» **Input data**
──────
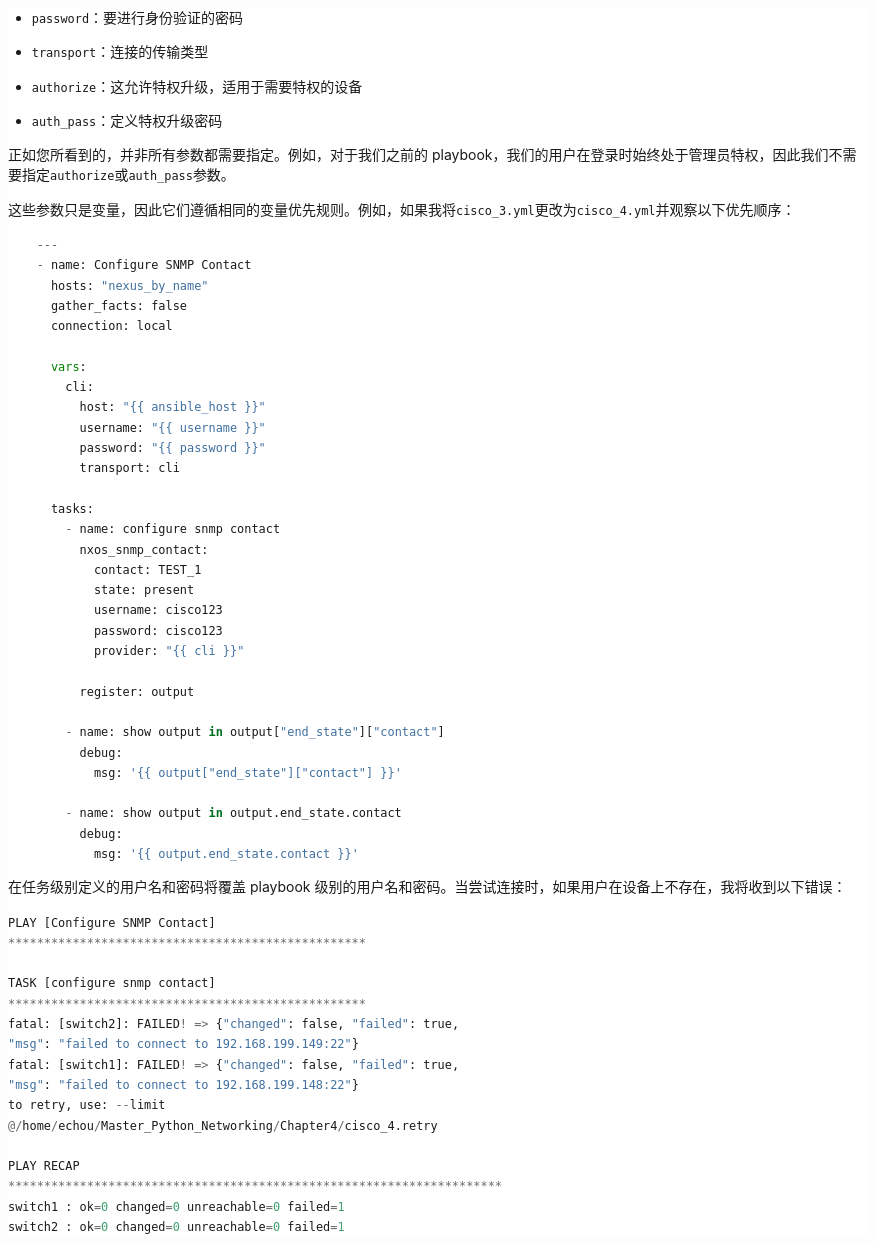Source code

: +   `password`：要进行身份验证的密码

+   `transport`：连接的传输类型

+   `authorize`：这允许特权升级，适用于需要特权的设备

+   `auth_pass`：定义特权升级密码

正如您所看到的，并非所有参数都需要指定。例如，对于我们之前的 playbook，我们的用户在登录时始终处于管理员特权，因此我们不需要指定`authorize`或`auth_pass`参数。

这些参数只是变量，因此它们遵循相同的变量优先规则。例如，如果我将`cisco_3.yml`更改为`cisco_4.yml`并观察以下优先顺序：

```py
    ---
    - name: Configure SNMP Contact
      hosts: "nexus_by_name"
      gather_facts: false
      connection: local

      vars:
        cli:
          host: "{{ ansible_host }}"
          username: "{{ username }}"
          password: "{{ password }}"
          transport: cli

      tasks:
        - name: configure snmp contact
          nxos_snmp_contact:
            contact: TEST_1
            state: present
            username: cisco123
            password: cisco123
            provider: "{{ cli }}"

          register: output

        - name: show output in output["end_state"]["contact"]
          debug:
            msg: '{{ output["end_state"]["contact"] }}'

        - name: show output in output.end_state.contact
          debug:
            msg: '{{ output.end_state.contact }}'
```

在任务级别定义的用户名和密码将覆盖 playbook 级别的用户名和密码。当尝试连接时，如果用户在设备上不存在，我将收到以下错误：

```py
PLAY [Configure SNMP Contact] 
**************************************************

TASK [configure snmp contact] 
**************************************************
fatal: [switch2]: FAILED! => {"changed": false, "failed": true, 
"msg": "failed to connect to 192.168.199.149:22"}
fatal: [switch1]: FAILED! => {"changed": false, "failed": true, 
"msg": "failed to connect to 192.168.199.148:22"}
to retry, use: --limit 
@/home/echou/Master_Python_Networking/Chapter4/cisco_4.retry

PLAY RECAP 
*********************************************************************
switch1 : ok=0 changed=0 unreachable=0 failed=1
switch2 : ok=0 changed=0 unreachable=0 failed=1
```
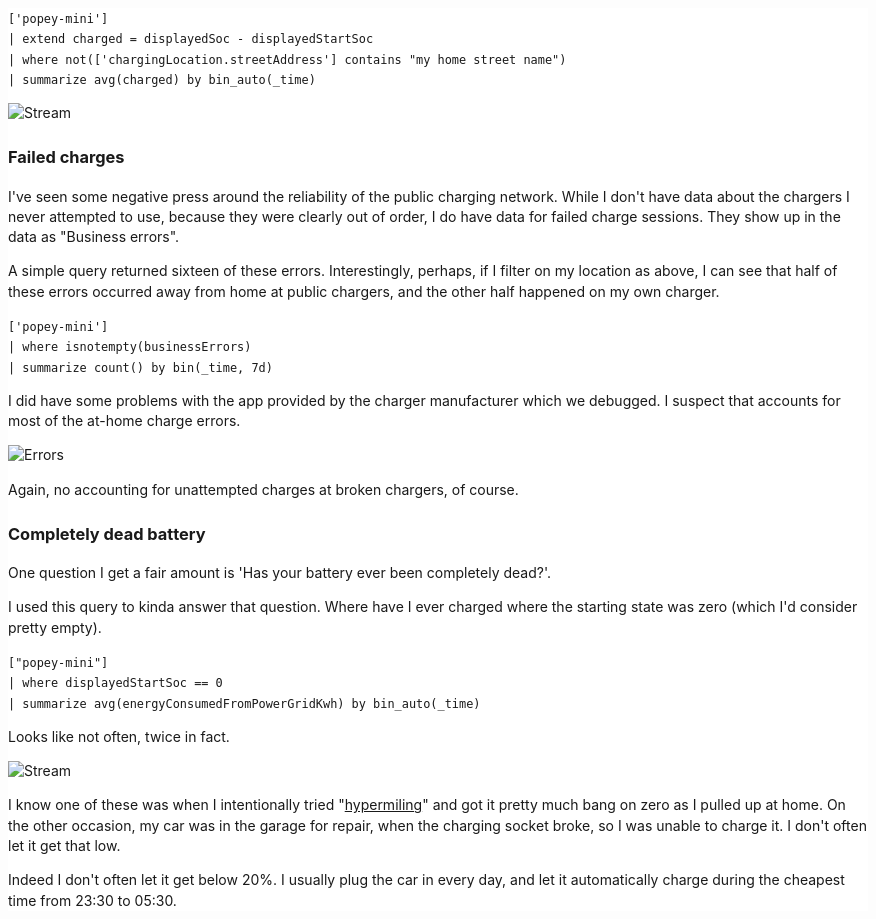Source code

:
 ```apl
['popey-mini']
| extend charged = displayedSoc - displayedStartSoc
| where not(['chargingLocation.streetAddress'] contains "my home street name")
| summarize avg(charged) by bin_auto(_time)
```

![Stream](/images/2023-08-22/away.png)

### Failed charges

I've seen some negative press around the reliability of the public charging network. While I don't have data about the chargers I never attempted to use, because they were clearly out of order, I do have data for failed charge sessions. They show up in the data as "Business errors". 

A simple query returned sixteen of these errors. Interestingly, perhaps, if I filter on my location as above, I can see that half of these errors occurred away from home at public chargers, and the other half happened on my own charger.

```apl
['popey-mini']
| where isnotempty(businessErrors)
| summarize count() by bin(_time, 7d)
```

I did have some problems with the app provided by the charger manufacturer which we debugged. I suspect that accounts for most of the at-home charge errors.

![Errors](/images/2023-08-22/errors.png)

Again, no accounting for unattempted charges at broken chargers, of course.

### Completely dead battery

One question I get a fair amount is 'Has your battery ever been completely dead?'. 

I used this query to kinda answer that question. Where have I ever charged where the starting state was zero (which I'd consider pretty empty).

```apl
["popey-mini"]
| where displayedStartSoc == 0
| summarize avg(energyConsumedFromPowerGridKwh) by bin_auto(_time)
```

Looks like not often, twice in fact. 

![Stream](/images/2023-08-22/zero.png)

I know one of these was when I intentionally tried "[hypermiling](https://en.wikipedia.org/wiki/Hypermiling)" and got it pretty much bang on zero as I pulled up at home. On the other occasion, my car was in the garage for repair, when the charging socket broke, so I was unable to charge it. I don't often let it get that low.

Indeed I don't often let it get below 20%. I usually plug the car in every day, and let it automatically charge during the cheapest time from 23:30 to 05:30.
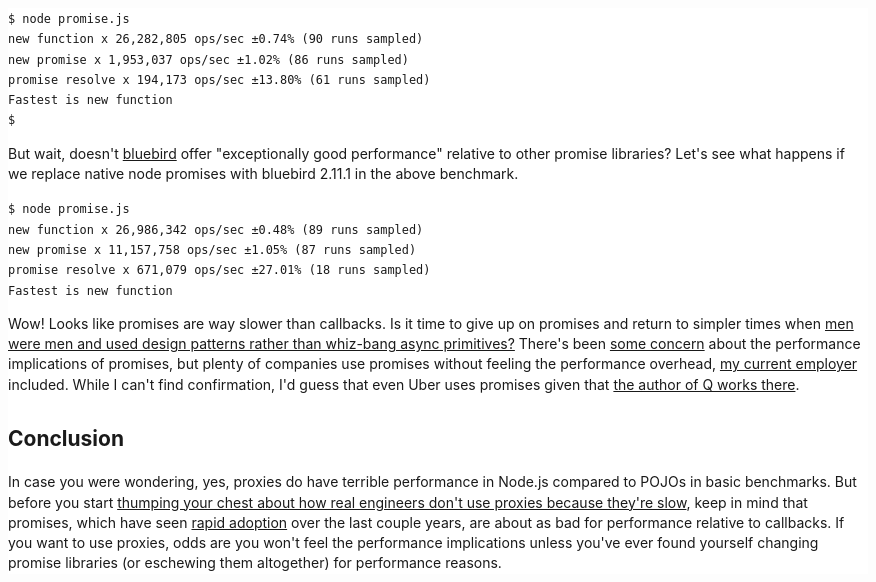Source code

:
 ```
$ node promise.js
new function x 26,282,805 ops/sec ±0.74% (90 runs sampled)
new promise x 1,953,037 ops/sec ±1.02% (86 runs sampled)
promise resolve x 194,173 ops/sec ±13.80% (61 runs sampled)
Fastest is new function
$
```

But wait, doesn't [bluebird](https://www.npmjs.com/package/bluebird) offer "exceptionally good performance" relative to other promise libraries? Let's see what happens if we replace native node promises with bluebird 2.11.1 in the above benchmark.

```
$ node promise.js
new function x 26,986,342 ops/sec ±0.48% (89 runs sampled)
new promise x 11,157,758 ops/sec ±1.05% (87 runs sampled)
promise resolve x 671,079 ops/sec ±27.01% (18 runs sampled)
Fastest is new function
```

Wow! Looks like promises are way slower than callbacks. Is it time to give up
on promises and return to simpler times when [men were men and used design patterns rather than whiz-bang async primitives?](https://en.wikiquote.org/wiki/Linus_Torvalds#1991-94) There's been
[some concern](http://softwareengineering.stackexchange.com/questions/278778/why-are-native-es6-promises-slower-and-more-memory-intensive-than-bluebird) about the performance implications of promises, but plenty of companies use promises without feeling the performance overhead, [my current employer](https://www.boosterfuels.com/join-the-team) included. While I can't find confirmation, I'd guess that even
Uber uses promises given that [the author of Q works there](https://www.linkedin.com/in/kkowal).

Conclusion
----------

In case you were wondering, yes, proxies do have terrible performance in Node.js
compared to POJOs in basic benchmarks. But before you start [thumping your chest about how real engineers don't use proxies because they're slow](http://widgetsandshit.com/teddziuba/2008/04/im-going-to-scale-my-foot-up-y.html), keep in mind that promises, which have seen [rapid adoption](https://npm-stat.com/charts.html?package=bluebird&from=2014-01-01&to=2016-08-01) over the last couple years, are about as bad for performance relative to callbacks. If you want to use proxies, odds are you won't feel the performance
implications unless you've ever found yourself changing promise libraries (or eschewing them altogether) for performance reasons.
──────
» **Task**
The records above should be reproduced exactly, with no pictures included.

» **Expected answer**
Source code

: +   `password`：要进行身份验证的密码

+   `transport`：连接的传输类型

+   `authorize`：这允许特权升级，适用于需要特权的设备

+   `auth_pass`：定义特权升级密码

正如您所看到的，并非所有参数都需要指定。例如，对于我们之前的 playbook，我们的用户在登录时始终处于管理员特权，因此我们不需要指定`authorize`或`auth_pass`参数。

这些参数只是变量，因此它们遵循相同的变量优先规则。例如，如果我将`cisco_3.yml`更改为`cisco_4.yml`并观察以下优先顺序：

```py
    ---
    - name: Configure SNMP Contact
      hosts: "nexus_by_name"
      gather_facts: false
      connection: local

      vars:
        cli:
          host: "{{ ansible_host }}"
          username: "{{ username }}"
          password: "{{ password }}"
          transport: cli

      tasks:
        - name: configure snmp contact
          nxos_snmp_contact:
            contact: TEST_1
            state: present
            username: cisco123
            password: cisco123
            provider: "{{ cli }}"

          register: output

        - name: show output in output["end_state"]["contact"]
          debug:
            msg: '{{ output["end_state"]["contact"] }}'

        - name: show output in output.end_state.contact
          debug:
            msg: '{{ output.end_state.contact }}'
```

在任务级别定义的用户名和密码将覆盖 playbook 级别的用户名和密码。当尝试连接时，如果用户在设备上不存在，我将收到以下错误：

```py
PLAY [Configure SNMP Contact] 
**************************************************

TASK [configure snmp contact] 
**************************************************
fatal: [switch2]: FAILED! => {"changed": false, "failed": true, 
"msg": "failed to connect to 192.168.199.149:22"}
fatal: [switch1]: FAILED! => {"changed": false, "failed": true, 
"msg": "failed to connect to 192.168.199.148:22"}
to retry, use: --limit 
@/home/echou/Master_Python_Networking/Chapter4/cisco_4.retry

PLAY RECAP 
*********************************************************************
switch1 : ok=0 changed=0 unreachable=0 failed=1
switch2 : ok=0 changed=0 unreachable=0 failed=1
```
Source code

:
 ```apl
['popey-mini']
| extend charged = displayedSoc - displayedStartSoc
| where not(['chargingLocation.streetAddress'] contains "my home street name")
| summarize avg(charged) by bin_auto(_time)
```

![Stream](/images/2023-08-22/away.png)

### Failed charges

I've seen some negative press around the reliability of the public charging network. While I don't have data about the chargers I never attempted to use, because they were clearly out of order, I do have data for failed charge sessions. They show up in the data as "Business errors". 

A simple query returned sixteen of these errors. Interestingly, perhaps, if I filter on my location as above, I can see that half of these errors occurred away from home at public chargers, and the other half happened on my own charger.

```apl
['popey-mini']
| where isnotempty(businessErrors)
| summarize count() by bin(_time, 7d)
```

I did have some problems with the app provided by the charger manufacturer which we debugged. I suspect that accounts for most of the at-home charge errors.

![Errors](/images/2023-08-22/errors.png)

Again, no accounting for unattempted charges at broken chargers, of course.

### Completely dead battery

One question I get a fair amount is 'Has your battery ever been completely dead?'. 

I used this query to kinda answer that question. Where have I ever charged where the starting state was zero (which I'd consider pretty empty).

```apl
["popey-mini"]
| where displayedStartSoc == 0
| summarize avg(energyConsumedFromPowerGridKwh) by bin_auto(_time)
```

Looks like not often, twice in fact. 

![Stream](/images/2023-08-22/zero.png)

I know one of these was when I intentionally tried "[hypermiling](https://en.wikipedia.org/wiki/Hypermiling)" and got it pretty much bang on zero as I pulled up at home. On the other occasion, my car was in the garage for repair, when the charging socket broke, so I was unable to charge it. I don't often let it get that low.

Indeed I don't often let it get below 20%. I usually plug the car in every day, and let it automatically charge during the cheapest time from 23:30 to 05:30.
Source code

:
 ```
$ node promise.js
new function x 26,282,805 ops/sec ±0.74% (90 runs sampled)
new promise x 1,953,037 ops/sec ±1.02% (86 runs sampled)
promise resolve x 194,173 ops/sec ±13.80% (61 runs sampled)
Fastest is new function
$
```

But wait, doesn't [bluebird](https://www.npmjs.com/package/bluebird) offer "exceptionally good performance" relative to other promise libraries? Let's see what happens if we replace native node promises with bluebird 2.11.1 in the above benchmark.

```
$ node promise.js
new function x 26,986,342 ops/sec ±0.48% (89 runs sampled)
new promise x 11,157,758 ops/sec ±1.05% (87 runs sampled)
promise resolve x 671,079 ops/sec ±27.01% (18 runs sampled)
Fastest is new function
```

Wow! Looks like promises are way slower than callbacks. Is it time to give up
on promises and return to simpler times when [men were men and used design patterns rather than whiz-bang async primitives?](https://en.wikiquote.org/wiki/Linus_Torvalds#1991-94) There's been
[some concern](http://softwareengineering.stackexchange.com/questions/278778/why-are-native-es6-promises-slower-and-more-memory-intensive-than-bluebird) about the performance implications of promises, but plenty of companies use promises without feeling the performance overhead, [my current employer](https://www.boosterfuels.com/join-the-team) included. While I can't find confirmation, I'd guess that even
Uber uses promises given that [the author of Q works there](https://www.linkedin.com/in/kkowal).

Conclusion
----------

In case you were wondering, yes, proxies do have terrible performance in Node.js
compared to POJOs in basic benchmarks. But before you start [thumping your chest about how real engineers don't use proxies because they're slow](http://widgetsandshit.com/teddziuba/2008/04/im-going-to-scale-my-foot-up-y.html), keep in mind that promises, which have seen [rapid adoption](https://npm-stat.com/charts.html?package=bluebird&from=2014-01-01&to=2016-08-01) over the last couple years, are about as bad for performance relative to callbacks. If you want to use proxies, odds are you won't feel the performance
implications unless you've ever found yourself changing promise libraries (or eschewing them altogether) for performance reasons.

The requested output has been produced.